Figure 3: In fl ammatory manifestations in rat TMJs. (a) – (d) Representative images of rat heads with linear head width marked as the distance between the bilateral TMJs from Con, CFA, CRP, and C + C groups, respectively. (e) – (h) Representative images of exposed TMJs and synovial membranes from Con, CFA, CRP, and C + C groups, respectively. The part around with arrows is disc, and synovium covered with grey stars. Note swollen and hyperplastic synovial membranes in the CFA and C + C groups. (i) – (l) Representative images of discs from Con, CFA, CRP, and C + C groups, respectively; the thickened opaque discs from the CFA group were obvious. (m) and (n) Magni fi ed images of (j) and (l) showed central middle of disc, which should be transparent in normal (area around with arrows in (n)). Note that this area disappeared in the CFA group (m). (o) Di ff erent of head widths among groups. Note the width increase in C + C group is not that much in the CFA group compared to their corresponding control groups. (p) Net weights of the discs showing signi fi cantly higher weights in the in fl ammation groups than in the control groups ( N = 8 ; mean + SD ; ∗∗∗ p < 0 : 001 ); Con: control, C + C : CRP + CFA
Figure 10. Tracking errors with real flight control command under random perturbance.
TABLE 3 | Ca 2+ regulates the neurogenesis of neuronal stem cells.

====================

PROBLEM REQUIREMENTS: Reproduce the data in its entirety. Keep every character unchanged.

YOUR SOLUTION:
Figure 3: In fl ammatory manifestations in rat TMJs. (a) – (d) Representative images of rat heads with linear head width marked as the distance between the bilateral TMJs from Con, CFA, CRP, and C + C groups, respectively. (e) – (h) Representative images of exposed TMJs and synovial membranes from Con, CFA, CRP, and C + C groups, respectively. The part around with arrows is disc, and synovium covered with grey stars. Note swollen and hyperplastic synovial membranes in the CFA and C + C groups. (i) – (l) Representative images of discs from Con, CFA, CRP, and C + C groups, respectively; the thickened opaque discs from the CFA group were obvious. (m) and (n) Magni fi ed images of (j) and (l) showed central middle of disc, which should be transparent in normal (area around with arrows in (n)). Note that this area disappeared in the CFA group (m). (o) Di ff erent of head widths among groups. Note the width increase in C + C group is not that much in the CFA group compared to their corresponding control groups. (p) Net weights of the discs showing signi fi cantly higher weights in the in fl ammation groups than in the control groups ( N = 8 ; mean + SD ; ∗∗∗ p < 0 : 001 ); Con: control, C + C : CRP + CFA
Figure 10. Tracking errors with real flight control command under random perturbance.
TABLE 3 | Ca 2+ regulates the neurogenesis of neuronal stem cells.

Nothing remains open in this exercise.